TASK OBJECTIVE:
Report every line of the listing that contains the word "images" by copying each such line in full. Case counts.

INPUT DATA:
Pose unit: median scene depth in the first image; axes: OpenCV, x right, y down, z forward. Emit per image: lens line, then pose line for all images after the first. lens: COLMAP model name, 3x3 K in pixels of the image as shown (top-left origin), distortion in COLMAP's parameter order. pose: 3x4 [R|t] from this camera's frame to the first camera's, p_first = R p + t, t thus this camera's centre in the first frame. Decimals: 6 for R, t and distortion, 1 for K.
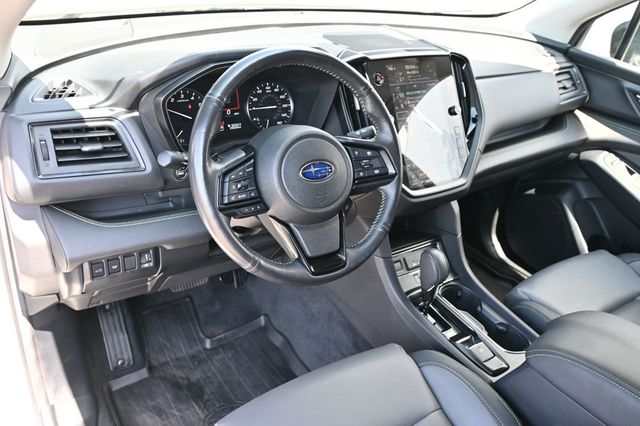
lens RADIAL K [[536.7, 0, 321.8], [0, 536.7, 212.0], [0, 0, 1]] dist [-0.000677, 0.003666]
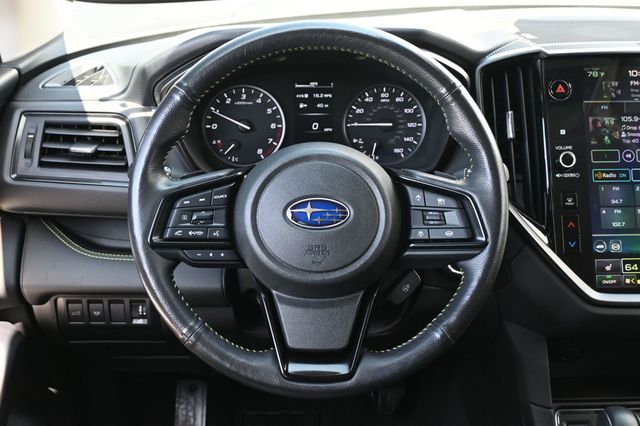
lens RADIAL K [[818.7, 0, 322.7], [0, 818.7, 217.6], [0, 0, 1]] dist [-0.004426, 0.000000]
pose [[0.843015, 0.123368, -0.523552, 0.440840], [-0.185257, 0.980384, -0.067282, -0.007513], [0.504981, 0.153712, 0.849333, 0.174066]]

...

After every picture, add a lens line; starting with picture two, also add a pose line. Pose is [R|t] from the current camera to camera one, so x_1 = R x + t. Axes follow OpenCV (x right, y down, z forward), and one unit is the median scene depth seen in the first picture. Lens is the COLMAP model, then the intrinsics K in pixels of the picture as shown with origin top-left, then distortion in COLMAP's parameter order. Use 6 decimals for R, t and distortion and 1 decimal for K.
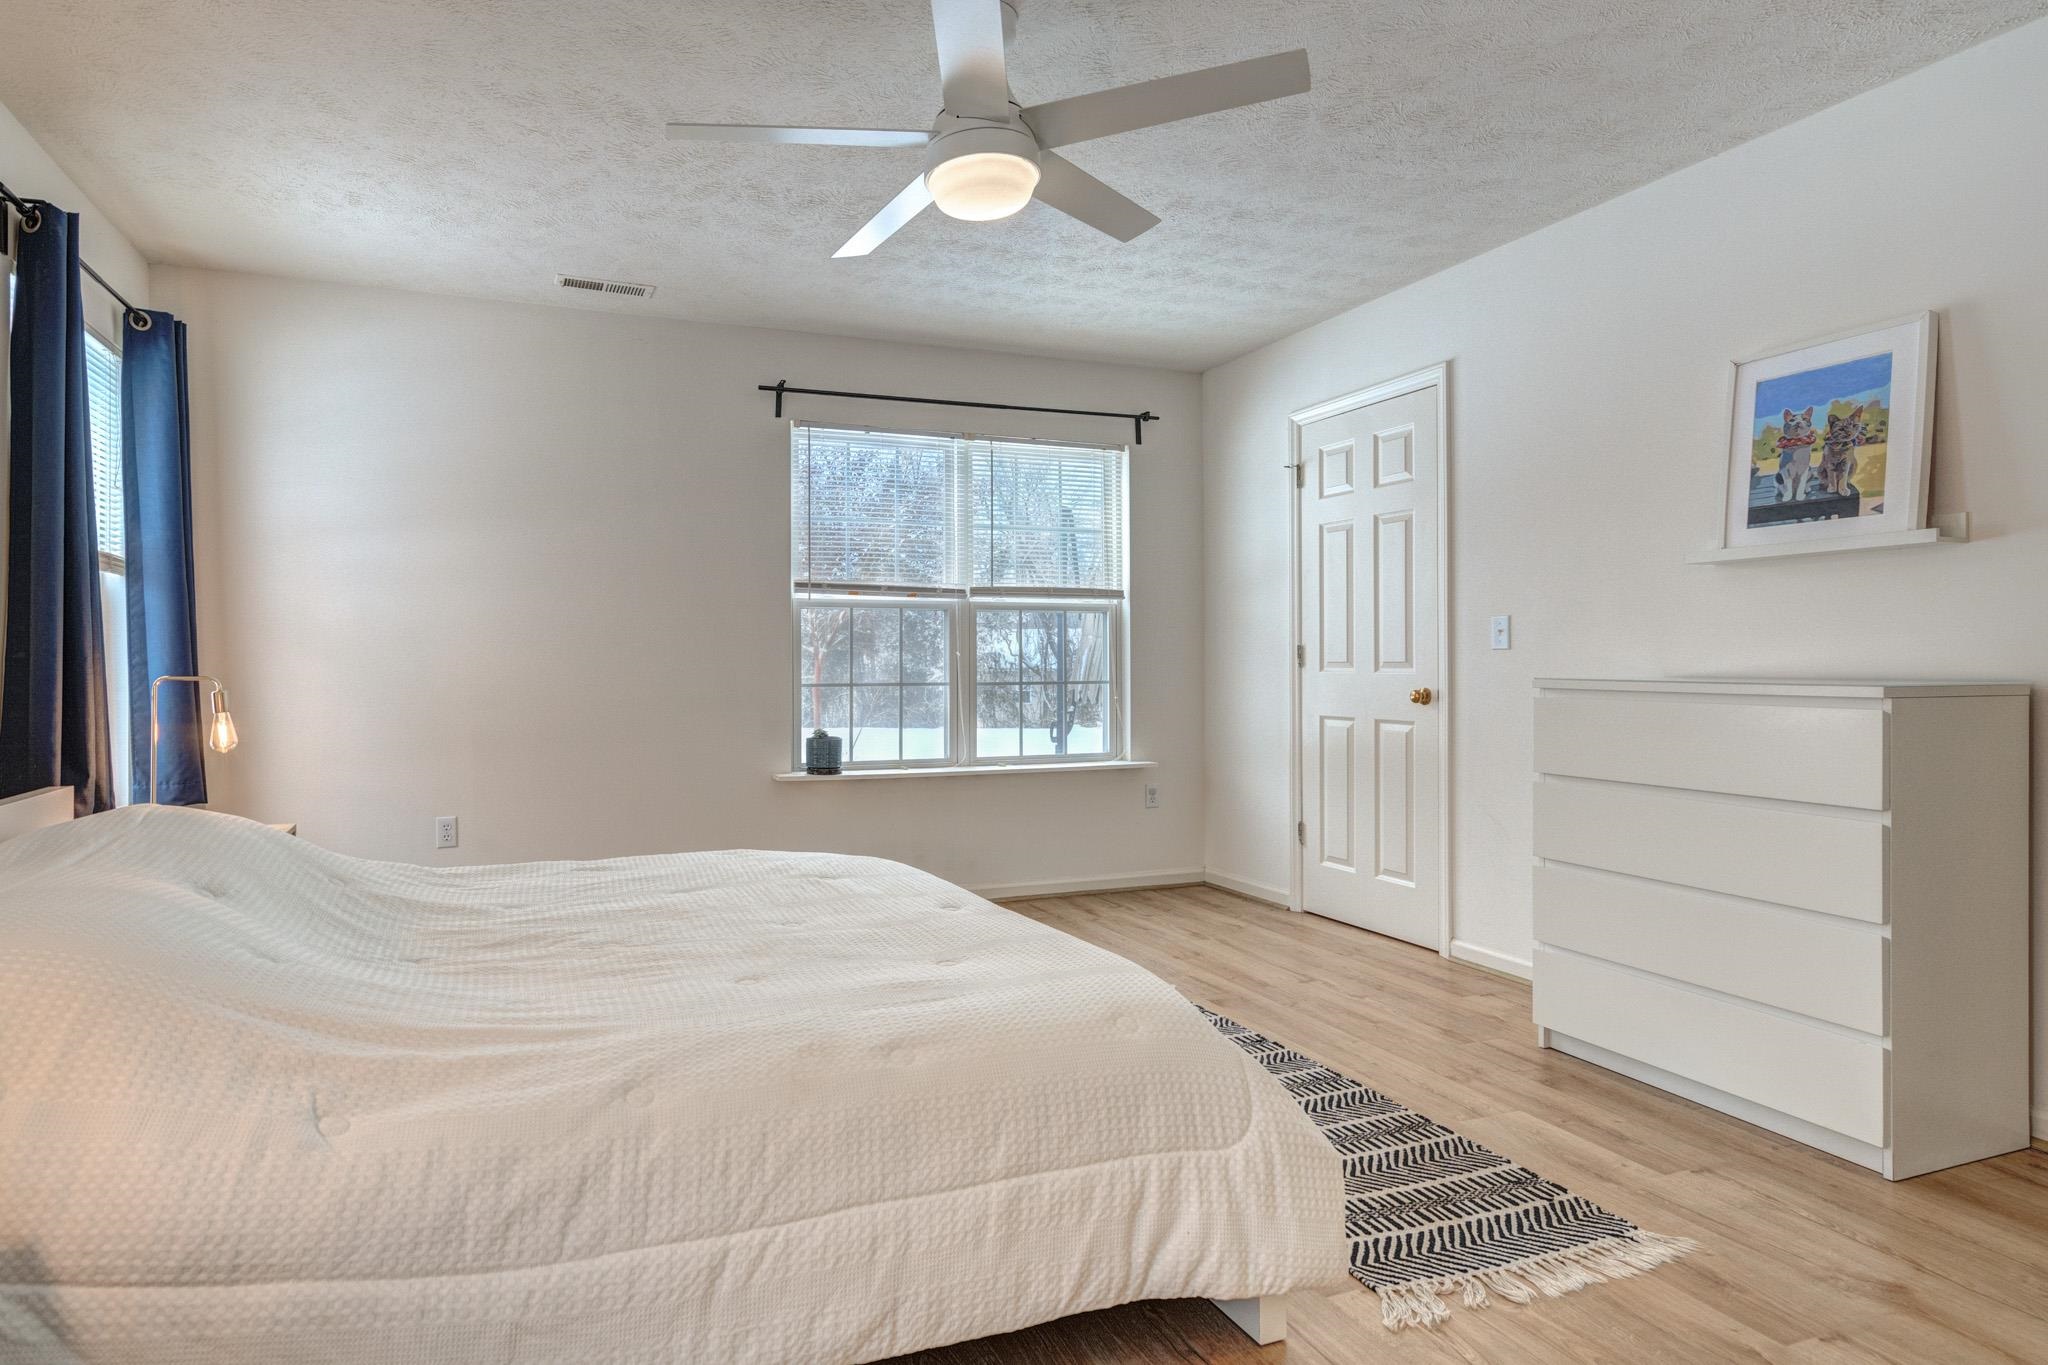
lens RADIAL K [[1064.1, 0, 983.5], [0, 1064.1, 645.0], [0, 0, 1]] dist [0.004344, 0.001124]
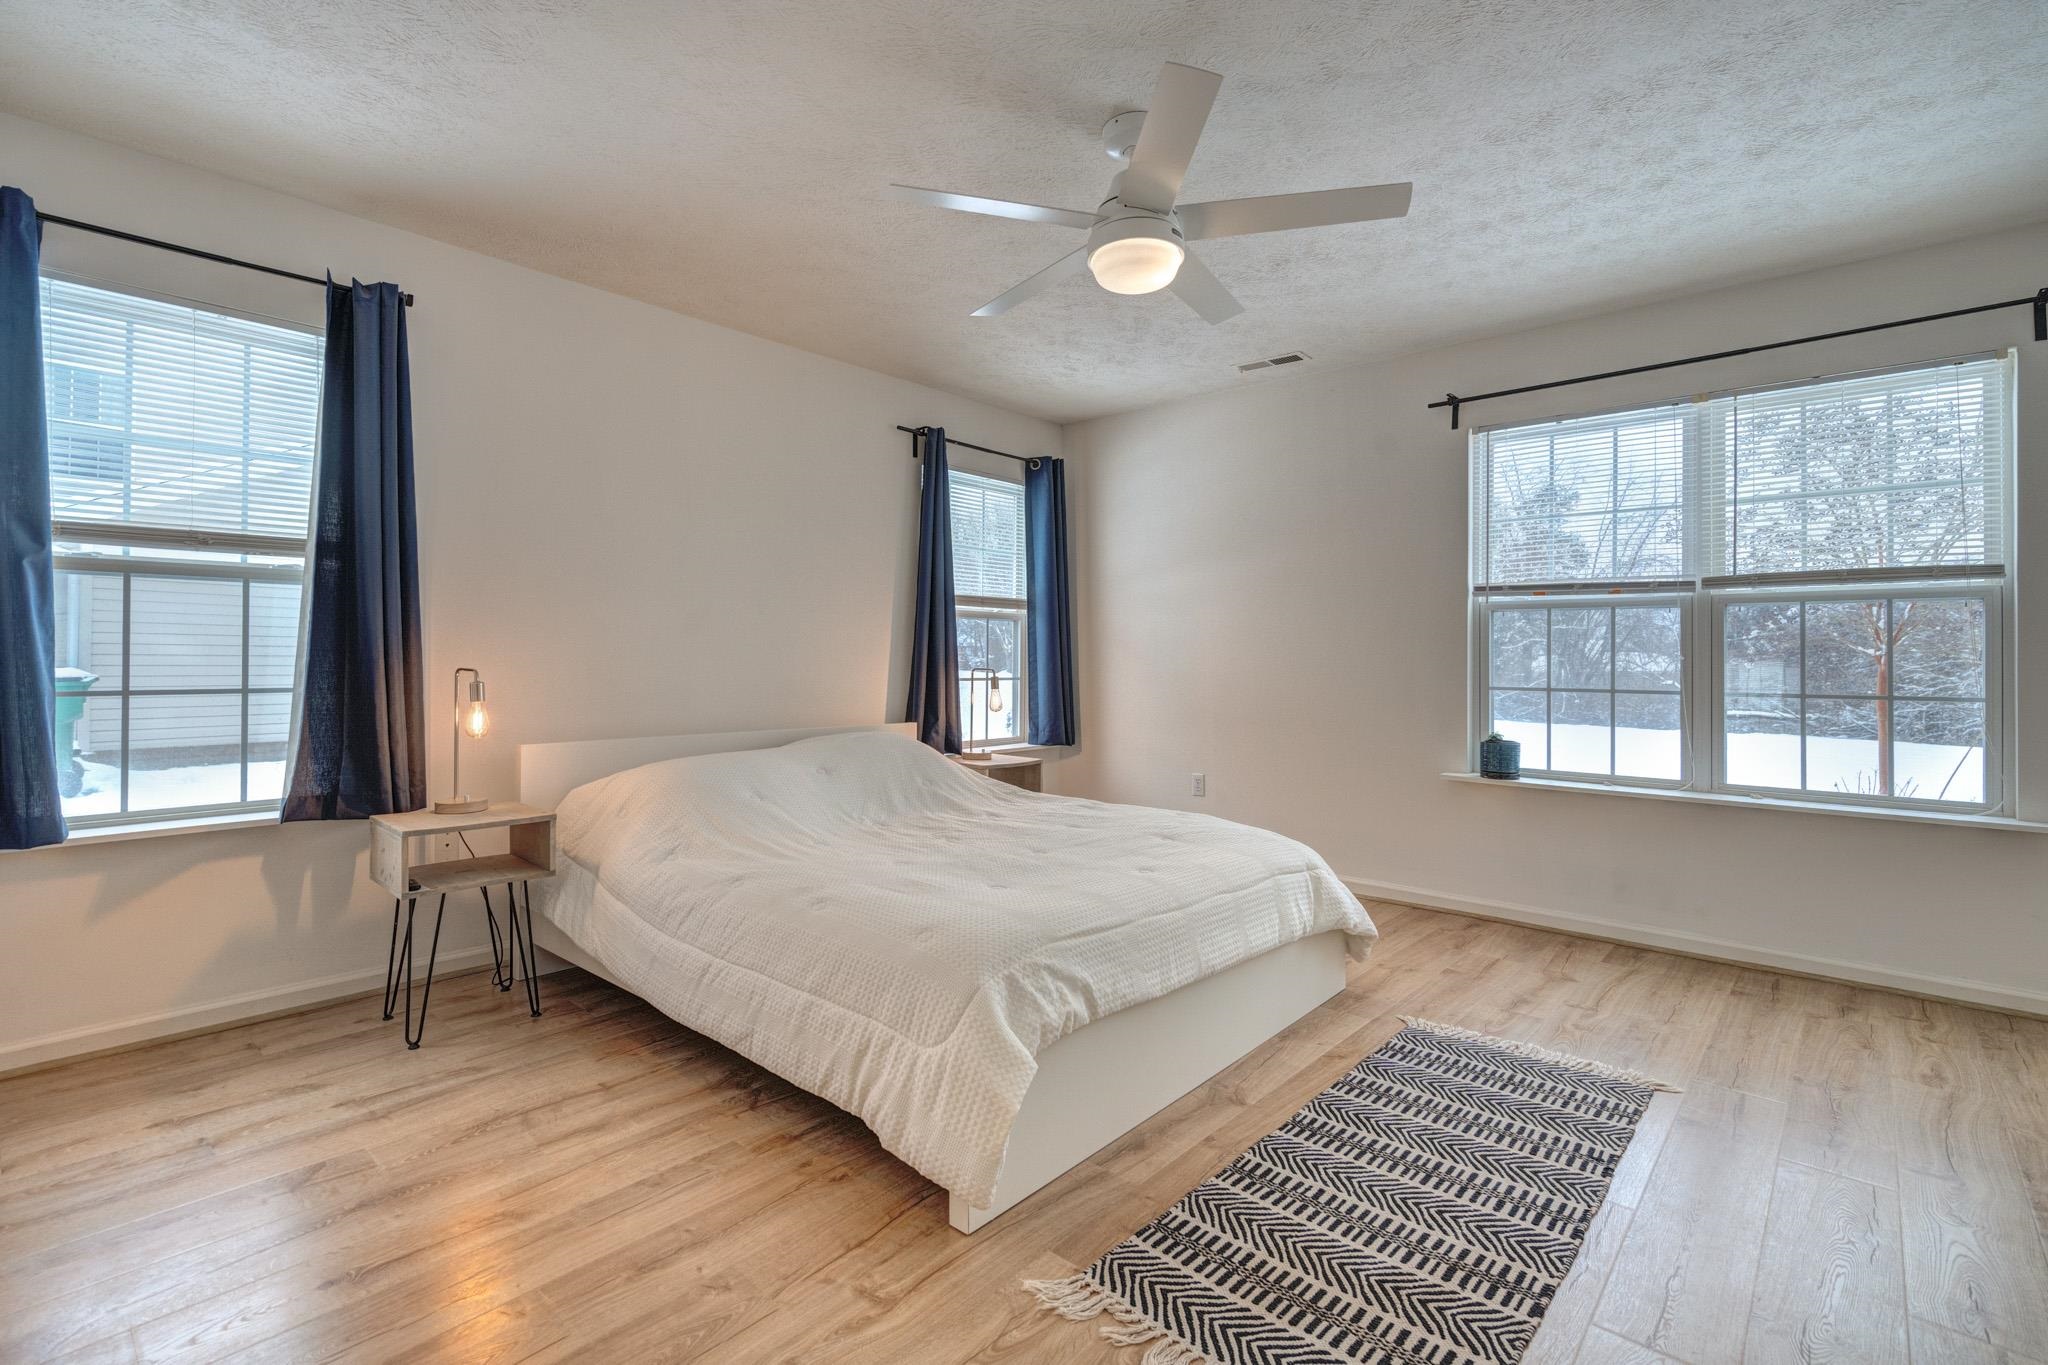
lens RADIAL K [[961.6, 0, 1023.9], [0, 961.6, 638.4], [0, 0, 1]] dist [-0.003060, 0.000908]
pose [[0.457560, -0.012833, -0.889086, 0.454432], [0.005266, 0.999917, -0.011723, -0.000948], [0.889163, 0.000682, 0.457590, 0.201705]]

* * *

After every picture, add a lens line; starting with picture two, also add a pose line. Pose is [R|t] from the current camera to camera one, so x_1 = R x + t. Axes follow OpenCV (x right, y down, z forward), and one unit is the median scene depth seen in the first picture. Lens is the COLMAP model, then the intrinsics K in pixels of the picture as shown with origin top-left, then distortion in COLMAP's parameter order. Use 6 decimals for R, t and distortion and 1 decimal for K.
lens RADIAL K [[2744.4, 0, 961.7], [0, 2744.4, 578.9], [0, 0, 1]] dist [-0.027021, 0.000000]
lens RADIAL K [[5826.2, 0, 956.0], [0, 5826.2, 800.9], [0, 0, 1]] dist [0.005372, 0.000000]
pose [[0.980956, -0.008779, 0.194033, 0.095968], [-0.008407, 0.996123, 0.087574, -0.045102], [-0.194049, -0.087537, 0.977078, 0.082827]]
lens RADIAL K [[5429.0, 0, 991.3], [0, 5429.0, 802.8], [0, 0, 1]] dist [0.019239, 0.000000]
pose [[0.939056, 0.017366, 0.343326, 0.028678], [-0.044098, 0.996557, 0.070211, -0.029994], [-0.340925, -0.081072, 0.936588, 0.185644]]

YOUR SOLUTION:
Pose unit: median scene depth in the first image; axes: OpenCV, x right, y down, z forward. Emit per image: lens line, then pose line for all images after the first. lens: COLMAP model name, 3x3 K in pixels of the image as shown (top-left origin), distortion in COLMAP's parameter order. pose: 3x4 [R|t] from this camera's frame to the first camera's, p_first = R p + t, t thus this camera's centre in the first frame. Decimals: 6 for R, t and distortion, 1 for K.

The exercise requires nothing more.